17th week CIS market review: Export prices continue to fall

Wednesday, 02 May 2007 14:43:50 (GMT+3)   |  
       

During the 17th week of 2007, the CIS export markets for all product groups experienced a continuation of their price decreasing trends. Even the longs markets, where exporters were able to sustain high prices because of the strength of the domestic markets, have finally started to surrender their positions. The Russian and Ukrainian domestic markets for scrap continued to be governed by decreasing trends, while these countries' longs markets were still climbing higher in both demand and prices. On the other hand, the domestic flats markets showed split trends during the week ended April 29.  Whereas the Russian domestic market saw a decrease in HR and increase in CR quotations, Ukrainian domestic flat makers experienced a drop in CR prices and rise in HR prices during the 17th week. 

Scrap: consumers still pushing prices down 

During the 17th week of the year, the Black Sea scrap market continued to follow a downward trend regarding A3 grade scrap prices. Supported by the relatively high levels of scrap stocks, consumers of Russian and Ukrainian scrap were able to push export prices for this scrap material down by $20/mt during the past week. However, the reluctance to cut prices on the part of the deep-sea scrap exporters in the region in question might provide a good stimulus for a recovery in ex-CIS scrap prices in the upcoming weeks.

The Russian domestic scrap market was relatively calm during the last week of April. It seemed as though the Russian domestic steelmakers had made up their minds not to make any moves until after the May holidays.

The Ukrainian domestic scrap market was once again governed by a price decreasing trend during the week ended April 29. Even the approach of the holidays failed to exert a calming influence on the market, where the price for A3 grade scrap decreased by UAH 5/mt ($1/mt).

Long products: export prices fall regardless of strong domestic markets

During the last week of April, the CIS semis export market experienced a sharp decrease in billets quotations.
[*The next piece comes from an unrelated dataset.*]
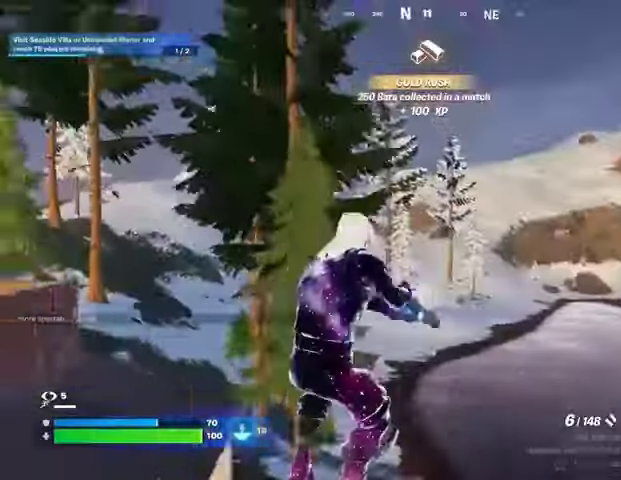
{"buttons": [], "left_stick": "up", "right_stick": "center", "events": [[67, "SQUARE", "down"], [133, "SQUARE", "up"], [167, "left_stick", "up"], [200, "SQUARE", "down"], [267, "SQUARE", "up"], [367, "R3", "down"], [367, "right_stick", "right"], [433, "R3", "up"], [467, "right_stick", "center"]]}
The main consumers of Russian and Ukrainian billets have built up enough stocks and are now able to put pressure on producers to lower their prices. The price of ex-CIS billets in the course of the week decreased by $20-25/mt. In addition, market players reported that the volumes of bookings for ex-CIS billets also fell considerably.

Spurred by the decreasing billet export prices, the CIS longs exporters started to decrease their export quotations as well. During the week ended April 29, CIS-origin rebar and wire rod were lowered in price by $10/mt each. 

The Russian domestic market continued to follow the previous week's upward trends in demand and quotations, regardless of the decreases in export prices. Thus, in the course of the week, in the Russian retail market rebar increased by $15/mt, angle went up by $12/mt, while channel bar rose by $37/mt.

The Ukrainian domestic longs market continued to be governed by an upward trend during the 17th week. Thus, rebar increased by UAH 35/mt ($7/mt), beam and angle rose by UAH 30/mt ($6/mt) each, while channel bar increased by UAH 40/mt ($8/mt). However, whereas in the Russian domestic market the continuous price rise is supported by domestic demand, the price rise in the Ukrainian domestic market has been mainly provoked by the longs producers' price hike.

Flats: domestic markets slow down a bit

During the 17th week of the year, the CIS export market for flats was governed by a slight decreasing trend. Due to the high stocks of flats in many global markets, the demand for CIS-origin flats is moving downward, followed by a decline in prices. The Russian and Ukrainian producers had already announced a $10-20/mt decrease last week for their products for June shipment.

During the week ended April 29, the Russian domestic flats market saw both positive and negative corrections. Thus, HR decreased by Ruble 30/mt ($1/mt), while CR went up by Ruble 170/mt ($7/mt). On the other hand, galvanized steel continued to preserve its stability.

The Ukrainian domestic flats market continued to follow a mixed trend in the 17th week. As during the previous week, CR decreased in the Ukrainian domestic market, by UAH 6/mt ($1/mt), while HR went up by UAH 47/mt ($15/mt).